= Beginning of Section =
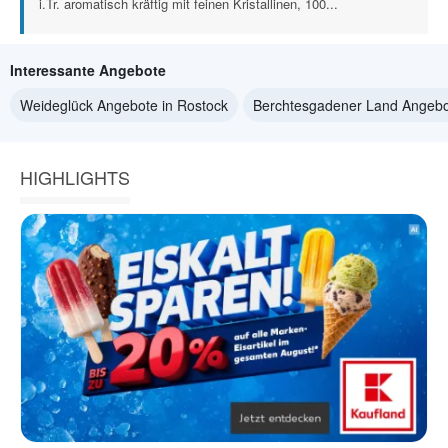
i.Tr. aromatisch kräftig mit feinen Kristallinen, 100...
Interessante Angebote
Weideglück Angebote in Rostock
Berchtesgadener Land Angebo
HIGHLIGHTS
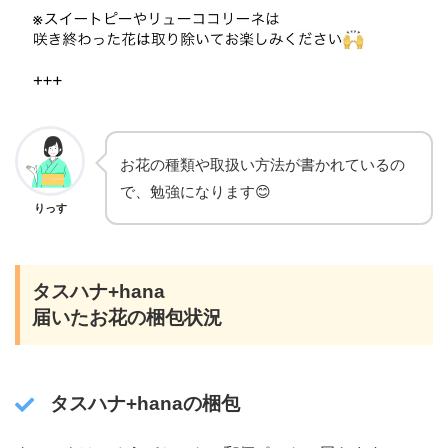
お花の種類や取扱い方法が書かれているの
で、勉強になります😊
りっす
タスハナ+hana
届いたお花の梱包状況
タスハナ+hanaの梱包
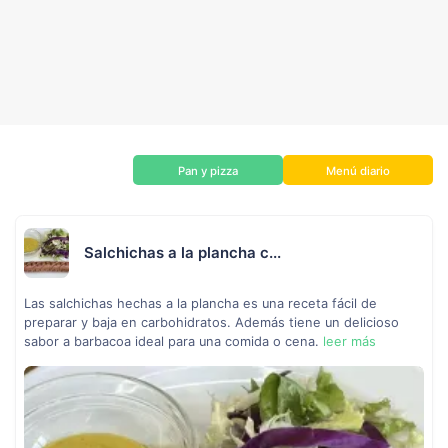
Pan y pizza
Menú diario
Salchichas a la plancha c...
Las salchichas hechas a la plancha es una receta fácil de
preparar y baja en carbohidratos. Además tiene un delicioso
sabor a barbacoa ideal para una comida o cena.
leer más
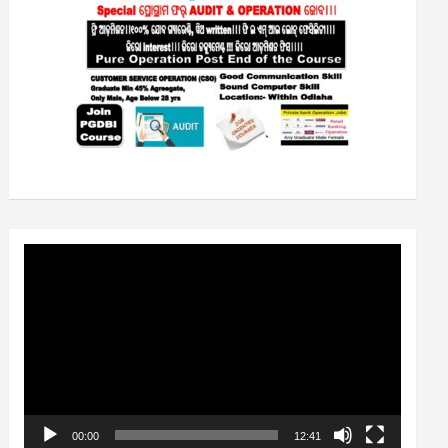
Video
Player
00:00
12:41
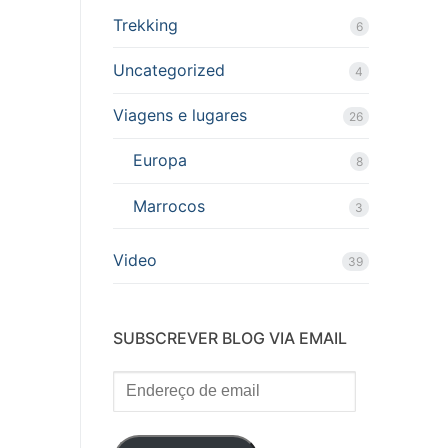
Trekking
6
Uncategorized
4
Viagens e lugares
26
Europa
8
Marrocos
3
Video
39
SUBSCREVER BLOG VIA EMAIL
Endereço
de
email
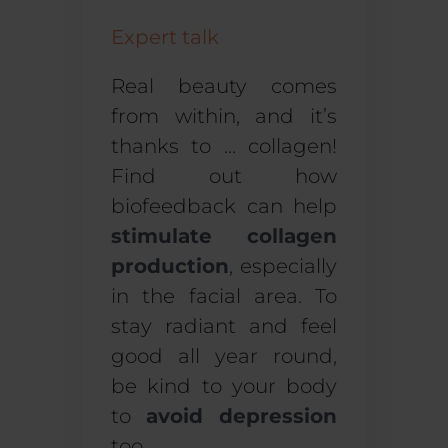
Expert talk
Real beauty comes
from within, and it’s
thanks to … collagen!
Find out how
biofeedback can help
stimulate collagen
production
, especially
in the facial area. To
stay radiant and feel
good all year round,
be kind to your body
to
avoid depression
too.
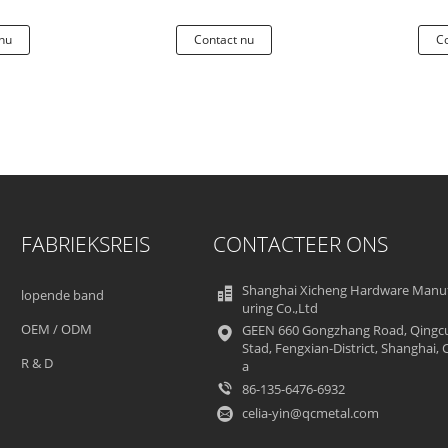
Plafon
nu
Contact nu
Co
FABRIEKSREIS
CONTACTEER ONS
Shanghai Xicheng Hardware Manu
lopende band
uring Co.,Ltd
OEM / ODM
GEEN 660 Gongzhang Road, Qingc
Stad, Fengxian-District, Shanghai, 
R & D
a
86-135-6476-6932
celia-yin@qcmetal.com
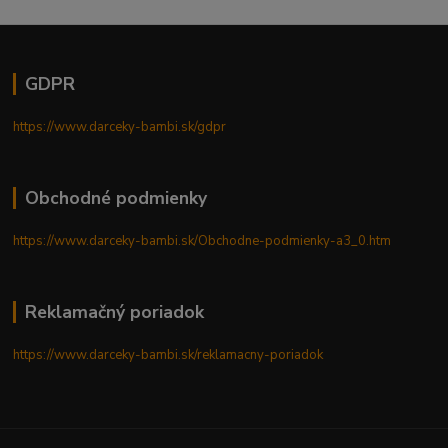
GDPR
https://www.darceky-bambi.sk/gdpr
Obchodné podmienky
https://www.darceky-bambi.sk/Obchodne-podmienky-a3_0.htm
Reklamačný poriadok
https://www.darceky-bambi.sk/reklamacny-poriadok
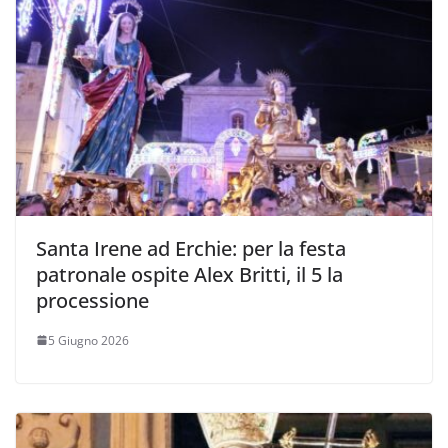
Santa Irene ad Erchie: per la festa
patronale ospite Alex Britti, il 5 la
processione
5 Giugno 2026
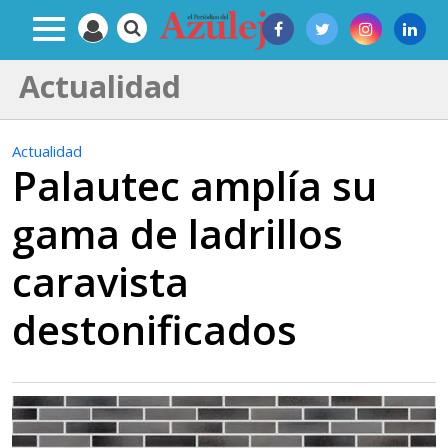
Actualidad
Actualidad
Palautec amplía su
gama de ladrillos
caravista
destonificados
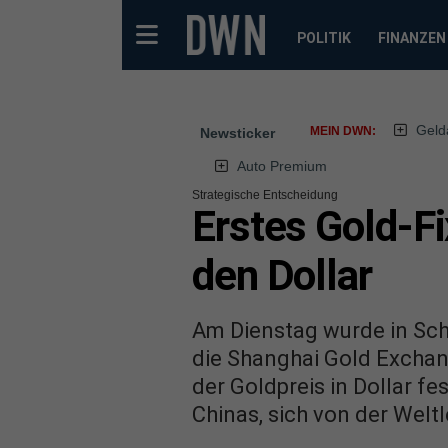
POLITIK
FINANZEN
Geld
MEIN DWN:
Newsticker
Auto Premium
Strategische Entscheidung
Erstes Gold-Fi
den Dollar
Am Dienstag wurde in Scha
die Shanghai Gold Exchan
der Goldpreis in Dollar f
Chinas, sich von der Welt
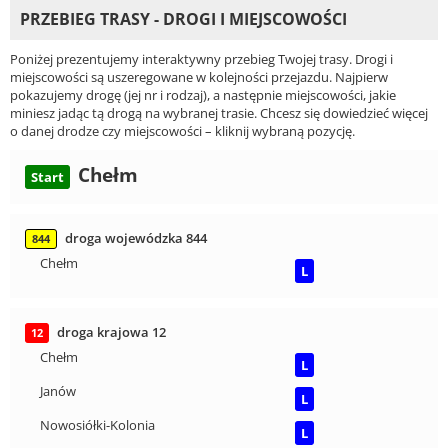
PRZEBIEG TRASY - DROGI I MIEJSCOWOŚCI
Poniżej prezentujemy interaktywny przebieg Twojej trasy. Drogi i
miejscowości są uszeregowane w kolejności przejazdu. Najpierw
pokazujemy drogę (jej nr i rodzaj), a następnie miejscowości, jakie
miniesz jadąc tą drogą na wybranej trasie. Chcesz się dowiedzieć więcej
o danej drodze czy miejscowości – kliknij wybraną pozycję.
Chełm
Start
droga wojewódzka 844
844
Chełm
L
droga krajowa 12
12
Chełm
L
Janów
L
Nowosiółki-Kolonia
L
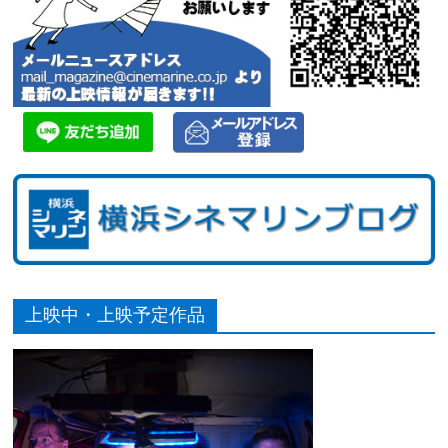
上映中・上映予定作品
= End of Section =
- _PROBLEM REQUIREMENTS_
Working from the material above, transcribe it exactly while omitting pictures.

- _THE COMPLETED TASK_
i.Tr. aromatisch kräftig mit feinen Kristallinen, 100...
Interessante Angebote
Weideglück Angebote in Rostock
Berchtesgadener Land Angebo
HIGHLIGHTS
お花の種類や取扱い方法が書かれているの
で、勉強になります😊
りっす
タスハナ+hana
届いたお花の梱包状況
タスハナ+hanaの梱包
Pan y pizza
Menú diario
Salchichas a la plancha c...
Las salchichas hechas a la plancha es una receta fácil de
preparar y baja en carbohidratos. Además tiene un delicioso
sabor a barbacoa ideal para una comida o cena.
leer más
Video
Player
00:00
12:41
Trekking
6
Uncategorized
4
Viagens e lugares
26
Europa
8
Marrocos
3
Video
39
SUBSCREVER BLOG VIA EMAIL
Endereço
de
email
Expert talk
Real beauty comes
from within, and it’s
thanks to … collagen!
Find out how
biofeedback can help
stimulate collagen
production
, especially
in the facial area. To
stay radiant and feel
good all year round,
be kind to your body
to
avoid depression
too.
Plafon
nu
Contact nu
Co
FABRIEKSREIS
CONTACTEER ONS
Shanghai Xicheng Hardware Manu
lopende band
uring Co.,Ltd
OEM / ODM
GEEN 660 Gongzhang Road, Qingc
Stad, Fengxian-District, Shanghai, 
R & D
a
86-135-6476-6932
celia-yin@qcmetal.com
GDPR
https://www.darceky-bambi.sk/gdpr
Obchodné podmienky
https://www.darceky-bambi.sk/Obchodne-podmienky-a3_0.htm
Reklamačný poriadok
https://www.darceky-bambi.sk/reklamacny-poriadok
Santa Irene ad Erchie: per la festa
patronale ospite Alex Britti, il 5 la
processione
5 Giugno 2026
Actualidad
Actualidad
Palautec amplía su
gama de ladrillos
caravista
destonificados
POLITIK
FINANZEN
Geld
MEIN DWN:
Newsticker
Auto Premium
Strategische Entscheidung
Erstes Gold-Fi
den Dollar
Am Dienstag wurde in Scha
die Shanghai Gold Exchan
der Goldpreis in Dollar f
Chinas, sich von der Welt
PRZEBIEG TRASY - DROGI I MIEJSCOWOŚCI
Poniżej prezentujemy interaktywny przebieg Twojej trasy. Drogi i
miejscowości są uszeregowane w kolejności przejazdu. Najpierw
pokazujemy drogę (jej nr i rodzaj), a następnie miejscowości, jakie
miniesz jadąc tą drogą na wybranej trasie. Chcesz się dowiedzieć więcej
o danej drodze czy miejscowości – kliknij wybraną pozycję.
Chełm
Start
droga wojewódzka 844
844
Chełm
L
droga krajowa 12
12
Chełm
L
Janów
L
Nowosiółki-Kolonia
L
上映中・上映予定作品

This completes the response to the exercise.